[Document text]
--------------------------------------------------

Search All of the Math Forum:
Views expressed in these public forums are not endorsed by
Drexel University or The Math Forum.
|
|
|
|
Computing tables for use with Peirce's Criterion - in 1855 and 2008
Posted:
Oct 5, 2008 9:41 AM
|
|
In 1852 Peirce described his criterion for identifying outliers in a sample from an otherwise normal distribution (1). In 1855 Gould, having being applying the criterion professionally, published a set of tables of critical deviations together with a description of the algorithm he had used to calculate them (2). The calculations were done manually, aided only by log-tables and some special function tables he managed to get his hands on!
Gould's first two tables list the (squares of the) critical deviation x as a function of N, the number of values in the sample, and k, the number of outliers being tested for. These tables differ with respect the value for m, the 'number of unknown quantities', set to 1 and 2, respectively.
Below I have tried to be consistent with Gould's notation. Here are the exceptions:
Gould Here -------------------------------- Lower case n k psi x erfc(x/sqrt(2)) --------------------------------
Next, two equations are formulated from which the critical deviation can be found (x>0).
Gould's equation D can be stated:
R = R1(x) = exp((x^2-1)/2) erfc(x/sqrt(2))
Defining (Gould's equation B):
Q^N = k^k (N-k)^(N-k) / N^N
Gould's equation A' can be combined with the unlabeled one just above equation C into:
R = R2(x) = Q^(N/k) [(N-m-k x^2)/(N-m-k)]^(-(N-k)/(2k))
Now a numerical solution for x can be found after equating R1 and R2.

--------------------------------------------------

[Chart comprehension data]
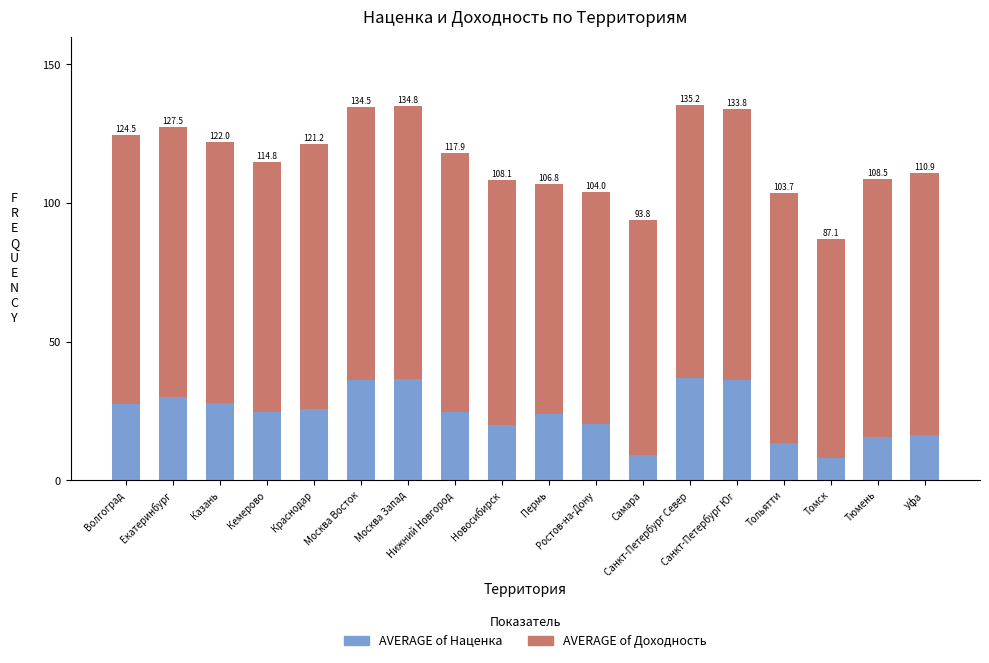

Between Нижний Новгород and Казань, which is larger?

Казань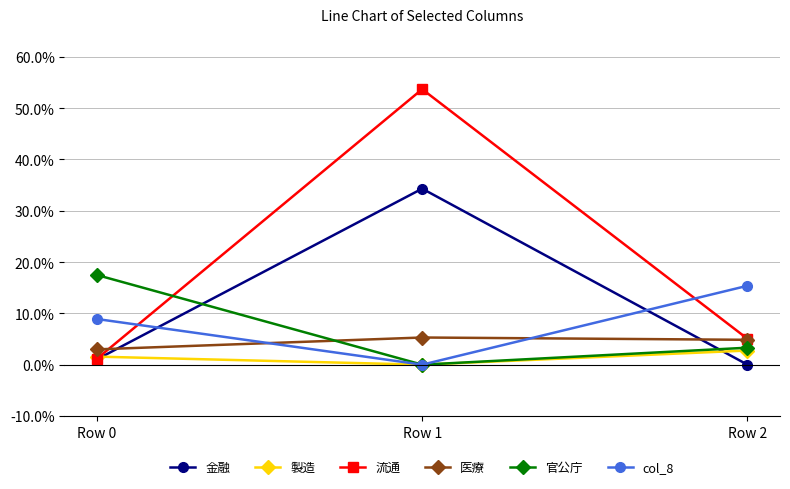

What is the total value across all series at Row 2?

0.3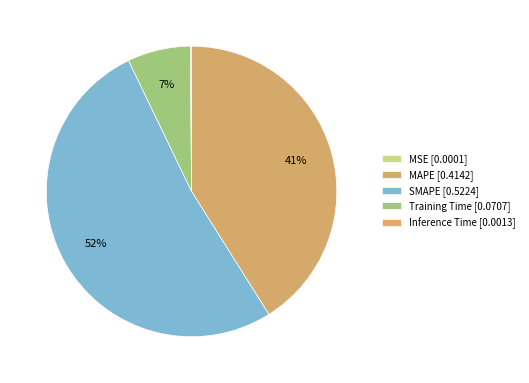

Does any single category account for the majority?

Yes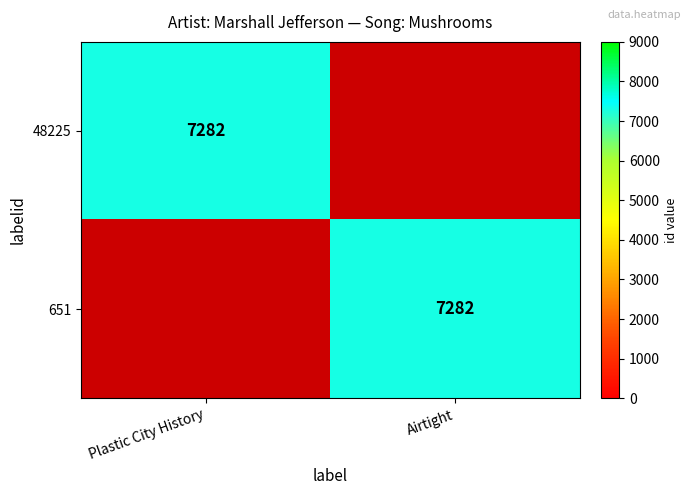

True or false: 48225 has a value of 0 at Airtight.

True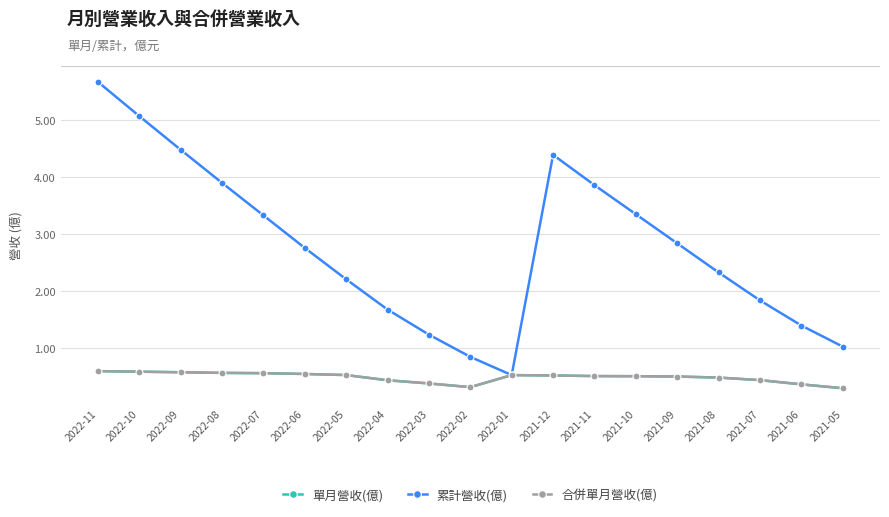

Does the chart have visible grid lines?

Yes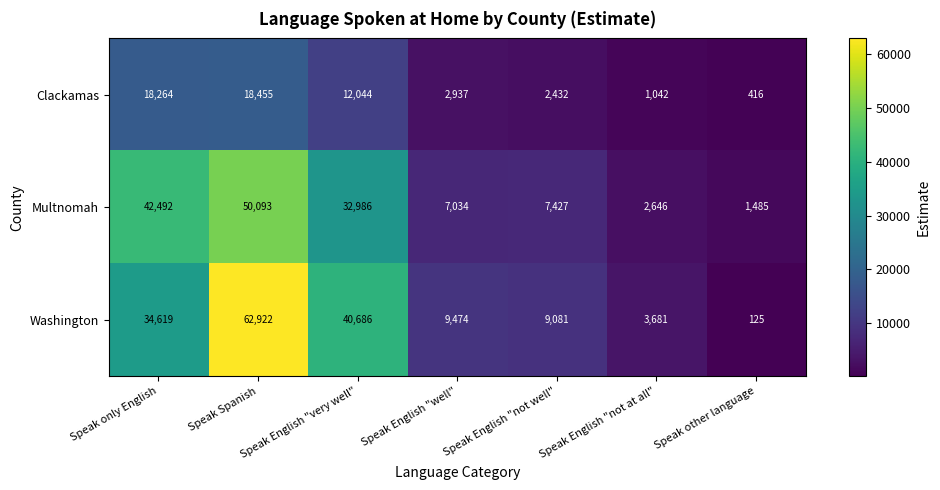

List the series in order of their overall mean, lowest first.

Clackamas, Multnomah, Washington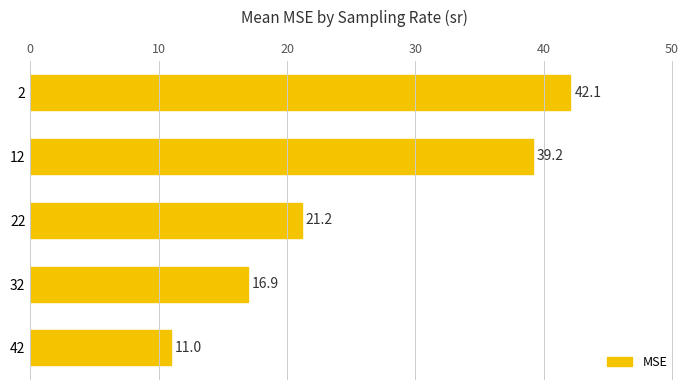

What is the value of the 3rd bar from the top?

21.2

--------------------------------------------------

[Task objective] In the post on computing tables for Peirce's criterion, Gould's first two tables are described using several symbols. List each symbol along with the meaning the post assigns to it.

[Response to this exercise]
- x: the critical deviation
- N: the number of values in the sample
- k: the number of outliers being tested for
- m: the "number of unknown quantities," set to 1 and 2 in the two tables